Stated task A:
In the forum post about loading and searching a 100k word list, what limit caused the first try to fail?
Stated task B:
Continue the forum post about loading and searching a 100k word list from where it stops.

Quoted text:
GM:S 1.4 Loading and searching in a 100k word list

Discussion in 'Programming' started by Appsurd, Aug 14, 2017.

  1. Appsurd

    Appsurd Member

    Joined:
    Jun 20, 2016
    Posts:
    231
    Hi guys,

    Before I forget, I use GMS1.4. For a couple of days I'm struggling with the following situation. I want to create a game like Wordfeud or Ruzzle where players can select or enter certain letters and I want to check whether the word they used is a valid word. Therefore I found online a free word list (not quite a real dictionary, since it contains words only and no explanations). All words in the txt file are seperated using enters. I also converted the txt file to a csv file (and also made a json version). I tried the following possibilities.

    Try 1.
    Code:
    - Load the word_list.csv  from a webserver. ~10sec
    - Split word_list on enter and save it to array
    - Array contains all words
    
    Result: Not possible, arrays may contain only 30k elements

    Try 2.

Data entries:

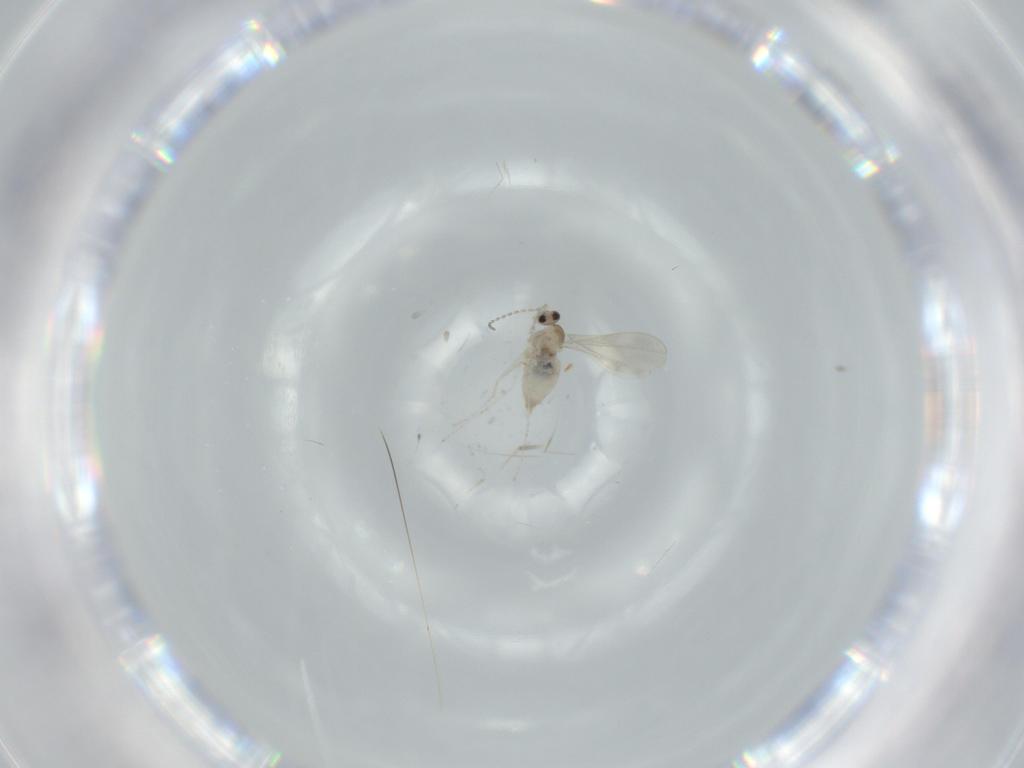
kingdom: Animalia
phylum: Arthropoda
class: Insecta
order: Diptera
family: Cecidomyiidae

Answer A:
Arrays may contain only 30k elements.

Answer B:
    Code:
    - Load the word_list.csv  from a webserver. ~10sec
    - Split word_list on enter and save it to ds_list ~50sec
    - ds_list contains all words
    
    Result: Works, but in practise terribly slow due to csv->list conversion. I personally guess this is due to the fact that in each iteration, you need to increase the size of the list, which makes it slow.

    Try 3.
    Code:
    - Load the word_list.json  from a webserver. ~10sec
    - Convert json to ds_map with json_decode
    - Convert ds_map to ds_list ~20sec
    - ds_list contains all words
    
    Result: the reason I use a ds_list and not a ds_map is that searching in the keys of a ds_map is too slow to use in-game. Furthermore, this method is undesirable due to having to convert ds_map to ds_list every time the user starts the game. Naturally, the downloading will take place only once, but since I can't save a ds_list and load a ds_list directly from a file, this seemed a viable solution but isn't after all.

    Try 4.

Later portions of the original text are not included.